L'aut'journal
Le jeudi 24 octobre 2019
édition web
L'aut'journal
archives
Retourner à L'Aut'Journal au
jour le jour

Recherche
accueil > l’aut’journal > archives > sommaire > article
AD MARE USQUE AD MARTIN
N° 225 - janvier 2004

L’alphabête
Vincent Larouche, Pierre Dubuc et Gabriel Sainte-Marie
À TQS, on ne parle jamais en mal des quatres saisons ou d’une saison amie

Il s’agit pratiquement d’une première : au cours des prochaines semaines, le Conseil de presse entendra la cause du journaliste Gary Arpin, qui accuse ses employeurs, TQS et la société Cogeco, de censure. Le reporter avait transgressé une règle non écrite voulant qu’on ne parle jamais en mal des partenaires de Quatre-Saisons.

En janvier dernier, Arpin s’était rendu en Abitibi à la demande de ses patrons pour couvrir deux conflits de travail : la grève à la fonderie Horne de Rouyn-Noranda, et celle chez Radio-Nord, dans la même ville. À son retour, il produit un reportage sur chaque conflit, comme on le lui avait demandé.

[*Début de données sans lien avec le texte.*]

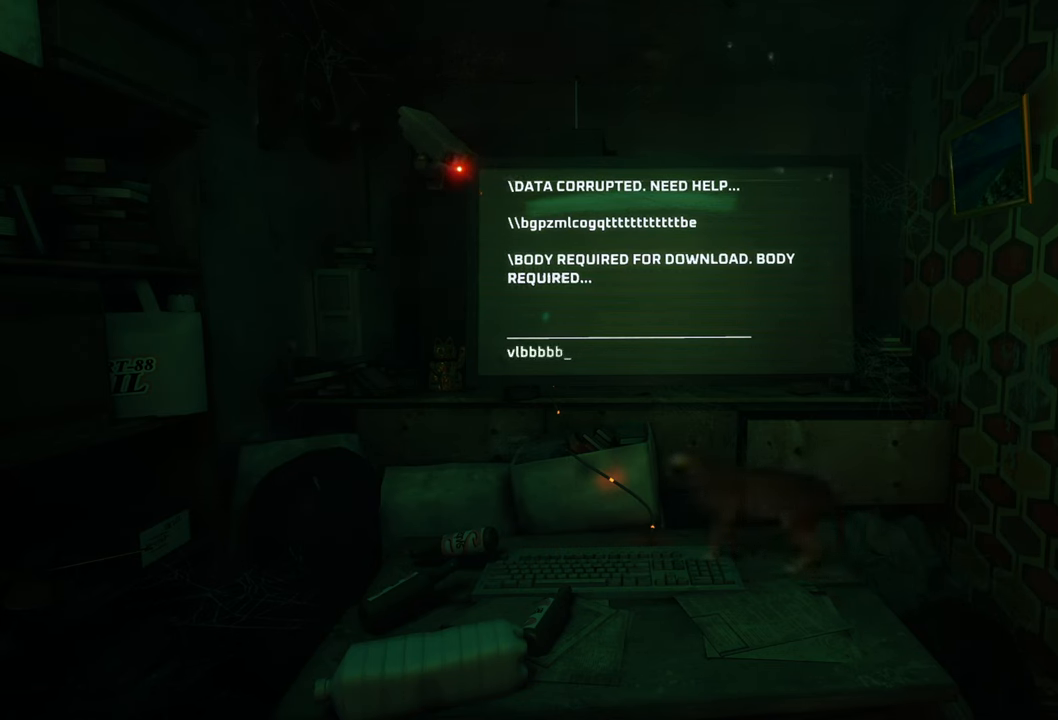
{"buttons": [], "left_stick": "center", "right_stick": "center", "events": []}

Mais voilà que la haute direction de Cogeco intervient pour empêcher la diffusion du reportage sur Radio-Nord, qui aurait pu « indisposer » ce partenaire de TQS. Après que le journaliste eut porté plainte, l’entreprise s’est défendue en expliquant qu’il n’y avait plus d’intérêt public pour ce conflit, et que TQS avait pour politique générale de ne pas couvrir les conflits de travail. Notons que le reportage sur la grève à la fonderie Horne a bien été diffusé, et que le conflit à Radio-Nord, loin d’être dépassé, perdure encore aujourd’hui.

S’il est rare que des journalistes portent plainte au Conseil pour une raison autre qu’un congédiement, il n’arrive pratiquement jamais qu’ils le fassent en leur nom propre, sans être représentés par leur syndicat. C’est que le Syndicat des employé-e-s de TQS (FNC-CSN), tout en dénonçant la non-diffusion du reportage, a reconnu « les nombreux impératifs économiques associés à l’exploitation de l’entreprise au sein de laquelle nous oeuvrons » !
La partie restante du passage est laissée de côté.